Labatut, nascido na Holanda e radicado no Chile, escreve em espanhol e, em sua construção narrativa, parte de fatos históricos e de figuras reais. Isso tudo é, porém, subvertido numa forma de narrar idêntica à de um romance. História e ficção se misturam, em um estilo que lembra tanto­ W. G. Sebald quanto Olga Tokarczuk.

Composto de cinco, digamos, capítulos, Quando Deixamos… transita no tempo e no espaço. Começa em Nuremberg, com o militar nazista Hermann Göring ao centro. Poucas páginas depois, centra-se na descoberta, ao acaso, do azul-da-prússia,­ primeiro pigmento sintético moderno que, como se saberia depois, uma vez misturado com ácido sulfúrico origina o cianureto, um gás altamente tóxico, usado, entre outros lugares, em Auschwitz.

Essa história é apenas parte do primeiro segmento. À medida que os ­capítulos avançam, “a quantidade de ficção aumenta”, conforme diz o autor em uma nota. É quase irresistível não ir ao Google investigar o que é fato e o que é invenção.

QUANDO DEIXAMOS DE ENTENDER O MUNDO. Benjamín Labatut. Tradução: Paloma Vidal (Todavia, 176 págs., 59,90 reais)

O que o autor faz, mais do que mostrar que parte das descobertas científicas acontece quase que acidentalmente, é investigar os paradoxos e os limites da ciência. Outro exemplo: o alemão Fritz Haber, Nobel de Química, descobriu a síntese de amoníaco em laboratório, permitindo o avanço da agricultura no começo do século XX. Mas ele é também chamado de “pai da guerra química”, por ter desenvolvido técnicas de uso de gases tóxicos em trincheiras da Primeira Guerra Mundial, que queimavam a pele e as mucosas e matavam as vítimas lentamente, por asfixia.
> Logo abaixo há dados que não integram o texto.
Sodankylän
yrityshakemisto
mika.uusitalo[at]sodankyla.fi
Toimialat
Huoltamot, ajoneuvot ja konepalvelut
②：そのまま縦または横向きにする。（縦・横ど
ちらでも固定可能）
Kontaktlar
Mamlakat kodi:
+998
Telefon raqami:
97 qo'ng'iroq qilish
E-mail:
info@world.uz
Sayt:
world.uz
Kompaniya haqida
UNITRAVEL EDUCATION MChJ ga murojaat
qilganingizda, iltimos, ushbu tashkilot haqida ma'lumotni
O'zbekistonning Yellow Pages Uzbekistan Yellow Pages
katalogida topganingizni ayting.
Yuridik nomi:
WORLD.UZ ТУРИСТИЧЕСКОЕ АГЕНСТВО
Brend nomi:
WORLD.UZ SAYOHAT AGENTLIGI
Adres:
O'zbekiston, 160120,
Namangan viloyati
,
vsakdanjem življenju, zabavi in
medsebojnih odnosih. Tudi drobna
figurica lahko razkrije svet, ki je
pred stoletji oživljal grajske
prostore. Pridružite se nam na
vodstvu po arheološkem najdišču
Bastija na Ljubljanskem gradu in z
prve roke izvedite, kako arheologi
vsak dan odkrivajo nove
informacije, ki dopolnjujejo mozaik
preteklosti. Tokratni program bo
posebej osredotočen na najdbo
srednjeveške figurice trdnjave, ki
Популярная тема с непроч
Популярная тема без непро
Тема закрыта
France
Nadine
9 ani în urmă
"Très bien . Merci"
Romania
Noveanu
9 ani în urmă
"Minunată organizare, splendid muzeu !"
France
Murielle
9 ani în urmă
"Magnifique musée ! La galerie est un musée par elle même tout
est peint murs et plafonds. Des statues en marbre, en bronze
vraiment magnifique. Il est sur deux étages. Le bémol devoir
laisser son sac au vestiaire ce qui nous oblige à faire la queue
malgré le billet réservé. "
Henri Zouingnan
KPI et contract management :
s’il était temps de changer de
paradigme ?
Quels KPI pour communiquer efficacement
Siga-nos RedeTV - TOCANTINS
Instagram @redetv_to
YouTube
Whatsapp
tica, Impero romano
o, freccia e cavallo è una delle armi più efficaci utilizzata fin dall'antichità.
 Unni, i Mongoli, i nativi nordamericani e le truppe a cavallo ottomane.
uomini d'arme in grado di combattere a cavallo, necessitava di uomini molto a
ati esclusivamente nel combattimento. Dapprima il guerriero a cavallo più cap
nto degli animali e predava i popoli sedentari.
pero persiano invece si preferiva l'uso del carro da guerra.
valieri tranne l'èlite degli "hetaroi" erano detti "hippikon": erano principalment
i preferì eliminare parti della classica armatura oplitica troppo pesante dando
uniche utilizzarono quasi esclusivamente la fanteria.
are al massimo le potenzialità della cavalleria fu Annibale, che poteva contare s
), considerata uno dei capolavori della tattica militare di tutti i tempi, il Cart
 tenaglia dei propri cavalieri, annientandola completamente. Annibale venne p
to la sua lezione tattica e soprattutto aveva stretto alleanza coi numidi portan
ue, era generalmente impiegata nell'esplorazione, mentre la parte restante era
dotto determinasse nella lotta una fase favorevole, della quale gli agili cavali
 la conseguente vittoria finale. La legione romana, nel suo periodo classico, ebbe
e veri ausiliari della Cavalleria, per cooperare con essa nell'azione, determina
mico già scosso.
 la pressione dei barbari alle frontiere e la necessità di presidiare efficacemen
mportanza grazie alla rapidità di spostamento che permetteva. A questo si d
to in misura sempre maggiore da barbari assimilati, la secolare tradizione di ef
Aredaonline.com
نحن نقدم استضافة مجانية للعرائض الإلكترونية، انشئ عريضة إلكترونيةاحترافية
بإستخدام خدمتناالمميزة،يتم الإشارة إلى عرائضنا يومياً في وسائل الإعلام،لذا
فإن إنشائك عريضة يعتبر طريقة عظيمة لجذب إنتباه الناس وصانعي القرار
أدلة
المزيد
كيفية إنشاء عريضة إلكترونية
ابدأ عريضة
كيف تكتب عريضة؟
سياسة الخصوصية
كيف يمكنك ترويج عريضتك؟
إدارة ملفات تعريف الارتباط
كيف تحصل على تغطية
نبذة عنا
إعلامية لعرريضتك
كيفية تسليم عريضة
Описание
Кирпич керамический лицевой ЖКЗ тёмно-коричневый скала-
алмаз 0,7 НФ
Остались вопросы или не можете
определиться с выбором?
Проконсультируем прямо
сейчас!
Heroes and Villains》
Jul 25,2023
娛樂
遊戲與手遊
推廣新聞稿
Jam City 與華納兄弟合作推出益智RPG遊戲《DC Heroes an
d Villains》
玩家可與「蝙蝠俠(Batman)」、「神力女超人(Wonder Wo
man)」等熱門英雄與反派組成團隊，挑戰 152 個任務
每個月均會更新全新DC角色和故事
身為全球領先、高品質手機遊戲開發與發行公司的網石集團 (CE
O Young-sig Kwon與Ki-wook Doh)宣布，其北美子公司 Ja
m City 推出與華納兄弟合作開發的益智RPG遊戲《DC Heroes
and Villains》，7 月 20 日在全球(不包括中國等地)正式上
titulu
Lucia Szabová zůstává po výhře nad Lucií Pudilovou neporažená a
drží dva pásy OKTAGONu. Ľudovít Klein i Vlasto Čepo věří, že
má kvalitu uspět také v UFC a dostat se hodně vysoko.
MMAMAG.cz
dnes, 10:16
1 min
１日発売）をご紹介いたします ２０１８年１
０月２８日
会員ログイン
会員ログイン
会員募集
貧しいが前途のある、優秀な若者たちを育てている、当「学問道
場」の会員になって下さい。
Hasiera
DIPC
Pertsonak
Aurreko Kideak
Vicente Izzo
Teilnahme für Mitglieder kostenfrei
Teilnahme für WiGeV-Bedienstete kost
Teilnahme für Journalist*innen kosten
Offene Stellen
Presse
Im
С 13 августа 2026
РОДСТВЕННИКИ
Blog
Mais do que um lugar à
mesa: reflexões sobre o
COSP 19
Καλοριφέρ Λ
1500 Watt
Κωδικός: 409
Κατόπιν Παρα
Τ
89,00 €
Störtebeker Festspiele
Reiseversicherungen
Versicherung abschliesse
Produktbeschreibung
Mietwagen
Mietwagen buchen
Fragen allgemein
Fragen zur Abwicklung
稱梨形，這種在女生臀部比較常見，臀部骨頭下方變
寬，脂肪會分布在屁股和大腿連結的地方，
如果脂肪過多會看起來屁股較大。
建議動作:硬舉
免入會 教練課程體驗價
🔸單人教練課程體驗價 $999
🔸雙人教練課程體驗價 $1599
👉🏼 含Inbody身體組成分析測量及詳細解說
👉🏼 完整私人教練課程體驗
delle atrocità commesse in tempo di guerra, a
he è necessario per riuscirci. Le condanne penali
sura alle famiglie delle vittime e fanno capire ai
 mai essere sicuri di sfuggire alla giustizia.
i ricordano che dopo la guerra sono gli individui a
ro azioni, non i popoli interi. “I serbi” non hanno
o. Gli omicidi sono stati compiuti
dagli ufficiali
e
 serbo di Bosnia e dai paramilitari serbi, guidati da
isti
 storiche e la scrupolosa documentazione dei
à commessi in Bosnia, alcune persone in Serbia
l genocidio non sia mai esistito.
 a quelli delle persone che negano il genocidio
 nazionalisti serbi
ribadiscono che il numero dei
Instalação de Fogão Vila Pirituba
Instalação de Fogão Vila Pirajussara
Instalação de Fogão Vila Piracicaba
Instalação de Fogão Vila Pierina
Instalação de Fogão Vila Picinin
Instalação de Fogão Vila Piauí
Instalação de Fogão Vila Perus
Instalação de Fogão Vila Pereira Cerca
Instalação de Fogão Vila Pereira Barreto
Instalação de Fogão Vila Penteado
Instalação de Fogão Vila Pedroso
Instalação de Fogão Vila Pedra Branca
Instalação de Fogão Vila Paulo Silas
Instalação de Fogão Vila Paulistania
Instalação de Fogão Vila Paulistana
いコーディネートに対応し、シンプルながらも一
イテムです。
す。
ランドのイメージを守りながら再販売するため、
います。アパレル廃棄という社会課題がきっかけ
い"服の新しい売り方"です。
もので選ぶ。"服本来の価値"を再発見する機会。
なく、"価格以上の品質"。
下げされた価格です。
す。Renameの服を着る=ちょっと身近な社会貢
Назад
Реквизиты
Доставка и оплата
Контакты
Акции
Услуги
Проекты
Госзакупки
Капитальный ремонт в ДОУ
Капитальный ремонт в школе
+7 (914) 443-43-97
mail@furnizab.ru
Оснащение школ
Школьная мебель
Contando alguns episódios históricos e destacando figuras de maior ou menor peso, Labatut mostra o poder de sedução da ficção, onde tudo pode fazer sentido e nos convencer – mesmo que algumas partes tenham sido inventadas. Nesse sentido, o livro não deixa de figurar algo do presente. Nesse sentido, o livro não deixa de figurar algo do presente, e mostrar como uma fake news, que não passa de uma boa narrativa, pode enganar tantas pessoas. •

PUBLICADO NA EDIÇÃO Nº 1201 DE CARTACAPITAL, EM 30 DE MARÇO DE 2022.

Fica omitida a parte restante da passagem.